他冷冷的坐在一张黄花梨木椅上,神色阴郁到了极点,脸上的伤疤仍然触目惊心。

所有的侍卫大气都不敢喘,只能认命的在树林中搜索。

就在这时,树林深处传来沙沙的声响,所有人都停下了动作,不一会儿一抹蓝色身影慢慢的从树林深处出现了。

沈殷北的脸当即有了生气,站起来往前走了几步,一下子看到了沈成蹊的脸,心也跟着颤了一下。

明明还是那一张熟悉的脸,为什么此刻的他的眼睛变得如此的骇人?

沈成蹊一步一步的走过来,停在离沈殷北不远不近的位置,静静的抬头看了他一眼没有说话。

沈殷北按捺不住,上前一步,双手猛地抬起,就想直接掐死这个让他又爱又恨的人,但是顿了一下最终在半空改了方向,一下子把人搂进怀中。

声音仍旧阴厉,很好的掩饰了他心底的颤抖,“大哥,我早说过,你逃不掉。”

沈成蹊在他怀里没有挣扎,只是弯起嘴角轻笑一下,“不是我逃不掉,而是我不想逃了,小屁孩。
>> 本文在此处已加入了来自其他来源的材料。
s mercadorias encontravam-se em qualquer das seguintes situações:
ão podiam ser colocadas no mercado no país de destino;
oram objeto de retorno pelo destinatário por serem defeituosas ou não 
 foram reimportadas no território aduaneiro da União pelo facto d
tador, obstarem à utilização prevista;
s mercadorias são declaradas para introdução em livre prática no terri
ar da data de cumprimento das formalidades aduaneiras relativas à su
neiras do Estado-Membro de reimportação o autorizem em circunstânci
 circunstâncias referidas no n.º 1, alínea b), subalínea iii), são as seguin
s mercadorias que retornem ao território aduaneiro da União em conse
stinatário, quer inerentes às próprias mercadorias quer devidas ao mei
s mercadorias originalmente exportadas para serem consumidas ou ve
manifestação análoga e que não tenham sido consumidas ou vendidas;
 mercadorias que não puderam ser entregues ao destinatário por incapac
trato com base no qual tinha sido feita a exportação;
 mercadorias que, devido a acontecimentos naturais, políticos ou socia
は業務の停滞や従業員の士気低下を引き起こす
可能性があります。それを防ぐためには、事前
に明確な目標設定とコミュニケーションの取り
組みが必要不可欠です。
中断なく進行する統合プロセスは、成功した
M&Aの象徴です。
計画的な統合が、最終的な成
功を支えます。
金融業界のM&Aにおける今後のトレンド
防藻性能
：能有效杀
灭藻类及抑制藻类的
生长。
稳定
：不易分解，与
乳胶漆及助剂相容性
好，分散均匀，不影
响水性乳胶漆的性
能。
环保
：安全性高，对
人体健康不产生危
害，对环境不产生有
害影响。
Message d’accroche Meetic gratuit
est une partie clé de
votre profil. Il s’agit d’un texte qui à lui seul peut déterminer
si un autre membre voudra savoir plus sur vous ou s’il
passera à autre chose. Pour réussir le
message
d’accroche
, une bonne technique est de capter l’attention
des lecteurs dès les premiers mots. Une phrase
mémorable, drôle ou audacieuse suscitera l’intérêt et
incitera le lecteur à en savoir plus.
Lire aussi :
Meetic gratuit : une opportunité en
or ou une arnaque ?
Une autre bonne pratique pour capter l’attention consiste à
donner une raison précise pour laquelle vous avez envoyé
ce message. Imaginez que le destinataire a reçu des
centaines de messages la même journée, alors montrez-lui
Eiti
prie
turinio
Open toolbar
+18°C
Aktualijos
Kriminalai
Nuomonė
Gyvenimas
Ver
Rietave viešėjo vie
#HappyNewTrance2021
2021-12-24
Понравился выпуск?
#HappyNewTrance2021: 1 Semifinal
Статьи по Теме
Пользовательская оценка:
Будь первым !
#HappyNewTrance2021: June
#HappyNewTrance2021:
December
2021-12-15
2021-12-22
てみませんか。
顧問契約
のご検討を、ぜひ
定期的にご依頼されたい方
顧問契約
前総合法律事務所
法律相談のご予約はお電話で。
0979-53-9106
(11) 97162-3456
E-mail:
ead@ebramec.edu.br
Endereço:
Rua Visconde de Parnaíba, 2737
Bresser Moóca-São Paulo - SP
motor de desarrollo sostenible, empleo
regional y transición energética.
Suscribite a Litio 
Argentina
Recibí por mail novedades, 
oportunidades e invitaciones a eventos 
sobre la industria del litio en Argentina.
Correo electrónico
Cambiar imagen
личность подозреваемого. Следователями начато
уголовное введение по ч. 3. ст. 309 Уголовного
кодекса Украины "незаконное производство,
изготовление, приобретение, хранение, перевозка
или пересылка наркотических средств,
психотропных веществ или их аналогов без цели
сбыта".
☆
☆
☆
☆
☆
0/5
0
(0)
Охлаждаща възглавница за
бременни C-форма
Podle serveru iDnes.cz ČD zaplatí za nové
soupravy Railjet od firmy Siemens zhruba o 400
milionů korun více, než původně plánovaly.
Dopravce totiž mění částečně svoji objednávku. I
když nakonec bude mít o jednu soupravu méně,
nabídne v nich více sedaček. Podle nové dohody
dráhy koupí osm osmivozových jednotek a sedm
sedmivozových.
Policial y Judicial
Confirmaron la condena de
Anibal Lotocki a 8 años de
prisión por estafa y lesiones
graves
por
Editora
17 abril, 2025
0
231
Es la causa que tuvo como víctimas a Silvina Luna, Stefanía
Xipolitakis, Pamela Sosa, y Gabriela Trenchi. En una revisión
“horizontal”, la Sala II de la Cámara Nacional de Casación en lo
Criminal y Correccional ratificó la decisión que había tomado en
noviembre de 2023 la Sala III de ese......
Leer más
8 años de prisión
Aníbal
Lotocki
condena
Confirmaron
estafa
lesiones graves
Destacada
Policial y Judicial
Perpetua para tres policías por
”

最后三个字是他凑到沈殷北耳边说的,话音刚落的一瞬间他成功看到他变了脸色。

“你……怎么会……”怎么会像六叔一样叫我?

沈成蹊没说话,像十年前两人初识那会儿一样,抬手揉了揉他的头顶,挣开他的怀抱,转身就往外走。

沈殷北愣了一下,接着像失了魂魄一样,竟然没有追究之前逃跑的事情,就这样发愣一般跟着他走了出去,留下一众看傻眼的侍卫。

就……就这样完了?!

三殿下,您和大哥玩游戏,能不能别折腾我们啊!捶地!

走远的沈成蹊最后还是被沈殷北一下子握住手臂,不由分说的牵着手往前走,而他此刻的心却沉到了谷底。

是啊,逃不掉了,不是不能逃,而是不想逃。

留下来还有弄清楚自己前世真正死因的可能,如果逃走就连这点希望都没有了。

以前是他懦弱,再三的对着端康王府里的人留情面,如今明白这一个个都是禽兽心肠,他也该有冤报冤有仇报仇了。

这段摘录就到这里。